DATA FOR ANALYSIS:
----------------

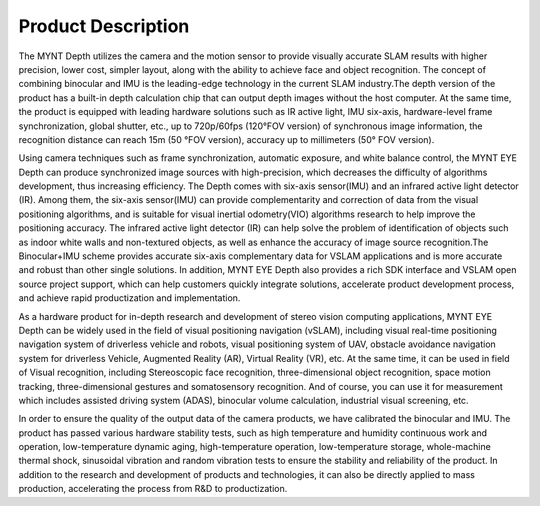 .. _product_desc:

Product Description
===================

The MYNT Depth utilizes the camera and the motion sensor to provide
visually accurate SLAM results with higher precision, lower cost,
simpler layout, along with the ability to achieve face and object
recognition. The concept of combining binocular and IMU is the
leading-edge technology in the current SLAM industry.The depth version
of the product has a built-in depth calculation chip that can output
depth images without the host computer. At the same time, the product is
equipped with leading hardware solutions such as IR active light, IMU
six-axis, hardware-level frame synchronization, global shutter, etc., up
to 720p/60fps (120°FOV version) of synchronous image information, the
recognition distance can reach 15m (50 °FOV version), accuracy up to
millimeters (50° FOV version).

Using camera techniques such as frame synchronization, automatic
exposure, and white balance control, the MYNT EYE Depth can produce
synchronized image sources with high-precision, which decreases the
difficulty of algorithms development, thus increasing efficiency. The
Depth comes with six-axis sensor(IMU) and an infrared active light
detector (IR). Among them, the six-axis sensor(IMU) can provide
complementarity and correction of data from the visual positioning
algorithms, and is suitable for visual inertial odometry(VIO) algorithms
research to help improve the positioning accuracy. The infrared active
light detector (IR) can help solve the problem of identification of
objects such as indoor white walls and non-textured objects, as well as
enhance the accuracy of image source recognition.The Binocular+IMU
scheme provides accurate six-axis complementary data for VSLAM
applications and is more accurate and robust than other single
solutions. In addition, MYNT EYE Depth also provides a rich SDK
interface and VSLAM open source project support, which can help
customers quickly integrate solutions, accelerate product development
process, and achieve rapid productization and implementation.

As a hardware product for in-depth research and development of stereo
vision computing applications, MYNT EYE Depth can be widely used in the
field of visual positioning navigation (vSLAM), including visual
real-time positioning navigation system of driverless vehicle and
robots, visual positioning system of UAV, obstacle avoidance navigation
system for driverless Vehicle, Augmented Reality (AR), Virtual Reality
(VR), etc. At the same time, it can be used in field of Visual
recognition, including Stereoscopic face recognition, three-dimensional
object recognition, space motion tracking, three-dimensional gestures
and somatosensory recognition. And of course, you can use it for
measurement which includes assisted driving system (ADAS), binocular
volume calculation, industrial visual screening, etc.

In order to ensure the quality of the output data of the camera
products, we have calibrated the binocular and IMU. The product has
passed various hardware stability tests, such as high temperature and
humidity continuous work and operation, low-temperature dynamic aging,
high-temperature operation, low-temperature storage, whole-machine
thermal shock, sinusoidal vibration and random vibration tests to ensure
the stability and reliability of the product. In addition to the
research and development of products and technologies, it can also be
directly applied to mass production, accelerating the process from R&D
to productization.

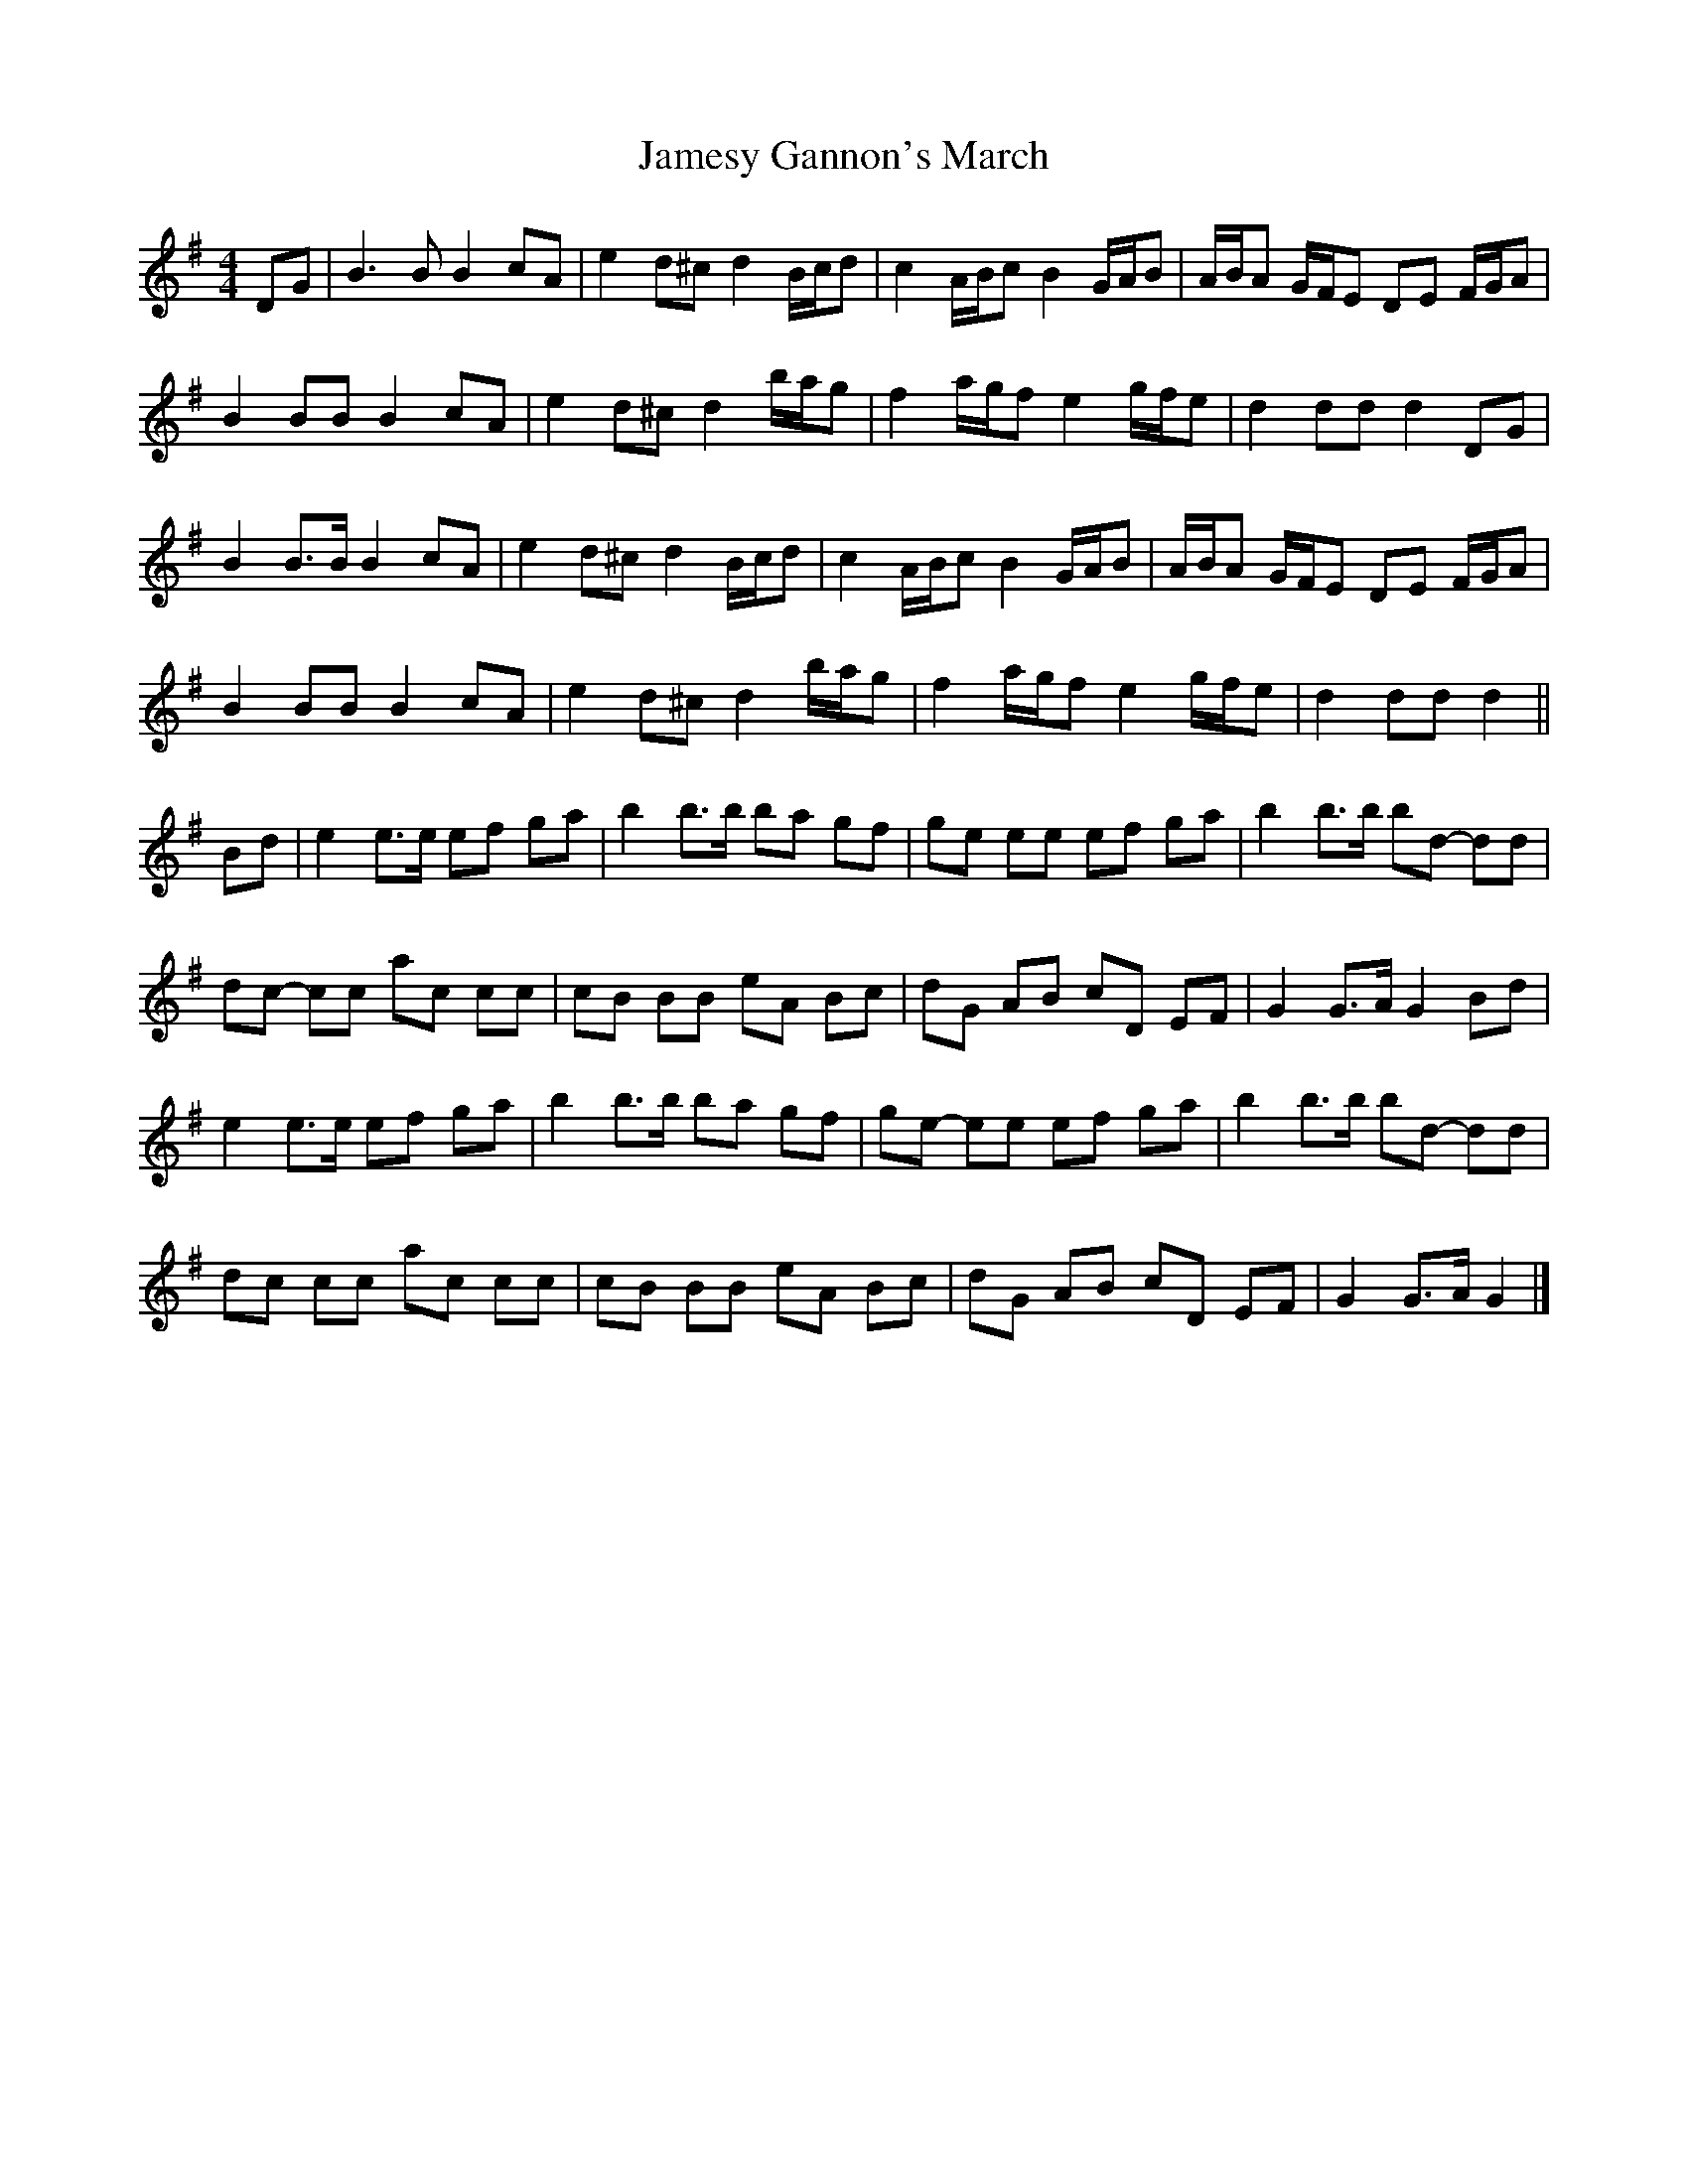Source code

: X: 2
T: Jamesy Gannon's March
Z: ceolachan
S: https://thesession.org/tunes/10588#setting20431
R: barndance
M: 4/4
L: 1/8
K: Gmaj
DG |B3 B B2 cA | e2 d^c d2 B/c/d | c2 A/B/c B2 G/A/B | A/B/A G/F/E DE F/G/A |
B2 BB B2 cA | e2 d^c d2 b/a/g | f2 a/g/f e2 g/f/e | d2 dd d2 DG |
B2 B>B B2 cA | e2 d^c d2 B/c/d | c2 A/B/c B2 G/A/B | A/B/A G/F/E DE F/G/A |
B2 BB B2 cA | e2 d^c d2 b/a/g | f2 a/g/f e2 g/f/e | d2 dd d2 ||
Bd |e2 e>e ef ga | b2 b>b ba gf | ge ee ef ga | b2 b>b bd- dd |
dc- cc ac cc | cB BB eA Bc | dG AB cD EF | G2 G>A G2 Bd |
e2 e>e ef ga | b2 b>b ba gf | ge- ee ef ga | b2 b>b bd- dd |
dc cc ac cc | cB BB eA Bc | dG AB cD EF | G2 G>A G2 |]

----------------

Word for word, give the listing above again, but drop any pictures.

RESULT:
 .. _product_desc:

Product Description
===================

The MYNT Depth utilizes the camera and the motion sensor to provide
visually accurate SLAM results with higher precision, lower cost,
simpler layout, along with the ability to achieve face and object
recognition. The concept of combining binocular and IMU is the
leading-edge technology in the current SLAM industry.The depth version
of the product has a built-in depth calculation chip that can output
depth images without the host computer. At the same time, the product is
equipped with leading hardware solutions such as IR active light, IMU
six-axis, hardware-level frame synchronization, global shutter, etc., up
to 720p/60fps (120°FOV version) of synchronous image information, the
recognition distance can reach 15m (50 °FOV version), accuracy up to
millimeters (50° FOV version).

Using camera techniques such as frame synchronization, automatic
exposure, and white balance control, the MYNT EYE Depth can produce
synchronized image sources with high-precision, which decreases the
difficulty of algorithms development, thus increasing efficiency. The
Depth comes with six-axis sensor(IMU) and an infrared active light
detector (IR). Among them, the six-axis sensor(IMU) can provide
complementarity and correction of data from the visual positioning
algorithms, and is suitable for visual inertial odometry(VIO) algorithms
research to help improve the positioning accuracy. The infrared active
light detector (IR) can help solve the problem of identification of
objects such as indoor white walls and non-textured objects, as well as
enhance the accuracy of image source recognition.The Binocular+IMU
scheme provides accurate six-axis complementary data for VSLAM
applications and is more accurate and robust than other single
solutions. In addition, MYNT EYE Depth also provides a rich SDK
interface and VSLAM open source project support, which can help
customers quickly integrate solutions, accelerate product development
process, and achieve rapid productization and implementation.

As a hardware product for in-depth research and development of stereo
vision computing applications, MYNT EYE Depth can be widely used in the
field of visual positioning navigation (vSLAM), including visual
real-time positioning navigation system of driverless vehicle and
robots, visual positioning system of UAV, obstacle avoidance navigation
system for driverless Vehicle, Augmented Reality (AR), Virtual Reality
(VR), etc. At the same time, it can be used in field of Visual
recognition, including Stereoscopic face recognition, three-dimensional
object recognition, space motion tracking, three-dimensional gestures
and somatosensory recognition. And of course, you can use it for
measurement which includes assisted driving system (ADAS), binocular
volume calculation, industrial visual screening, etc.

In order to ensure the quality of the output data of the camera
products, we have calibrated the binocular and IMU. The product has
passed various hardware stability tests, such as high temperature and
humidity continuous work and operation, low-temperature dynamic aging,
high-temperature operation, low-temperature storage, whole-machine
thermal shock, sinusoidal vibration and random vibration tests to ensure
the stability and reliability of the product. In addition to the
research and development of products and technologies, it can also be
directly applied to mass production, accelerating the process from R&D
to productization.

Source code

: X: 2
T: Jamesy Gannon's March
Z: ceolachan
S: https://thesession.org/tunes/10588#setting20431
R: barndance
M: 4/4
L: 1/8
K: Gmaj
DG |B3 B B2 cA | e2 d^c d2 B/c/d | c2 A/B/c B2 G/A/B | A/B/A G/F/E DE F/G/A |
B2 BB B2 cA | e2 d^c d2 b/a/g | f2 a/g/f e2 g/f/e | d2 dd d2 DG |
B2 B>B B2 cA | e2 d^c d2 B/c/d | c2 A/B/c B2 G/A/B | A/B/A G/F/E DE F/G/A |
B2 BB B2 cA | e2 d^c d2 b/a/g | f2 a/g/f e2 g/f/e | d2 dd d2 ||
Bd |e2 e>e ef ga | b2 b>b ba gf | ge ee ef ga | b2 b>b bd- dd |
dc- cc ac cc | cB BB eA Bc | dG AB cD EF | G2 G>A G2 Bd |
e2 e>e ef ga | b2 b>b ba gf | ge- ee ef ga | b2 b>b bd- dd |
dc cc ac cc | cB BB eA Bc | dG AB cD EF | G2 G>A G2 |]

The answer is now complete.